The first of these elements to be jettisoned by the critical theorists of the Frankfurt School was Marx’s theory of value. Like the classical political economists who preceded him, Marx argued that the value of commodities was determined by labor. For Marx, the perpetual exchange of commodities on the market can take place because the commodities exchanged are taken to be bearers of a quantum of socially necessary labor, measured in time. Those who own no means with which to produce commodities, and who otherwise have no access to the means of subsistence, are nonetheless able to sell their capacity to work—their labor power—to a commodity producer. The value of labor power is determined by that of the basket of commodities the worker requires to reproduce his productive capacityday after day. The commodity producer is drawn to purchase labor power on the market because the quantum of social labor taken to inhere in his finished commodities outstrips the value of his purchase. The surplus, in value terms, never leaves the producer’s possession. It forms the basis for profit in enterprise.
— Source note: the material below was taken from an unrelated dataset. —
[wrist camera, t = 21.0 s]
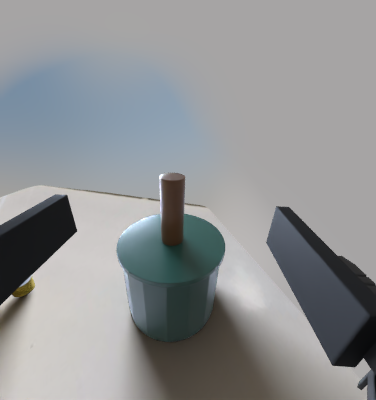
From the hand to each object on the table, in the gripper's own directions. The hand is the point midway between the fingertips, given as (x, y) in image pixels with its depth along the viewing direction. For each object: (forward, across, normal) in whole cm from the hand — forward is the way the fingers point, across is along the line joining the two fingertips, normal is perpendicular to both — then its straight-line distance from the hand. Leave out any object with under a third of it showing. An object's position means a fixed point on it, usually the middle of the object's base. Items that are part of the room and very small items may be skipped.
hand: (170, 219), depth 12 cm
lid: (+9, -1, -9) cm, 13 cm away
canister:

The extraction of profit from commodity production makes a capitalist of the commodity producer. Insofar as the production process resembles a species of buying low to sell high, social production takes on a capitalist character. However, behind the backs of individuals who believe themselves to be making fair value purchases and sales, there arises a system that exploits workers. Far from being determined by a conscious plan, profitability comes to determine which commodities are produced and in what quantities. The distribution and allocation of social labor in a market society is, then, determined by the exchange relationships between things.
Over time, the demands placed by competition on individual firms incentivizes them to revolutionize the means of production with an eye to creating efficiencies. Labor-saving innovations are adopted by individual firms, which allows them to cut back on the purchase of labor power. This also has the effect of reducing the quantum of socially necessary labor understood to inhere in their product. That reduction creates the conditions for innovative firms to undersell their competitors and thereby acquire greater market share. What is perfectly rational for any given firm, however, may not be rational for the surplus value-extracting system as a whole. When generalized, reducing the proportion of investment in labor power relative to means of production negatively impacts profitability. This has the consequence of disincentivizing productive investment. While crises can temporarily restore propitious conditions for profitability, they do so at a tremendous social cost. Marx demonstrates that crises are a necessary feature of the capitalist system. This feature points the way to its conscious replacement by a system of directly social, planned production carried out by voluntarily associated workers.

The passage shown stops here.